The idea of reporting the harmonic mean for T1/2 is based on the

hypothesis that the distribution of the corresponding rate constant

(ln(2)/T1/2) has some known distribution. This is typically done prior

to use of a statistical hypothesis test e.g. Student's t-test, which

assumes a specific distribution.

IMHO there is no a priori known distribution for any PK parameter.

Given that all PK parameters are usually considered to be positive it

is clear that they cannot arise from a normal distribution.
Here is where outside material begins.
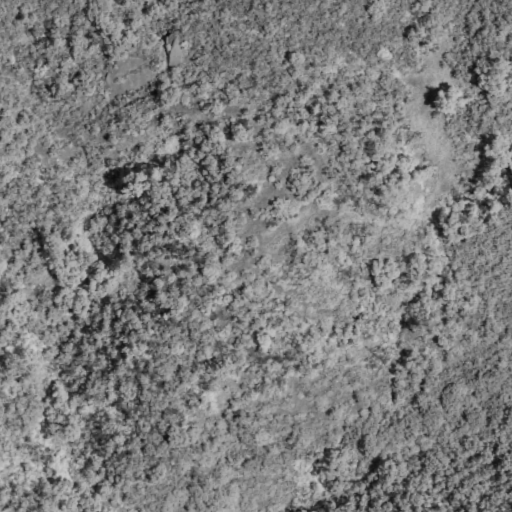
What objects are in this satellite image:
park: (256, 256)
A log

normal distribution is a better candidate although clearly not perfect

because is allows infinitely small and large positive values. I prefer

to assume a log-normal distribution for hypothesis testing on PK

parameters and therefore the geometric mean(x) and the standard

deviation of of ln(x) are the statistics of interest. This assumption

is recommended by most regulatory authorities when performing

hypothesis testing for bioequivalence.

> can

> any on tell me, under what circumstances this harmonic

> mean and pseudo standard deviation be used, what does

> they signify and why they are used for only T1/2.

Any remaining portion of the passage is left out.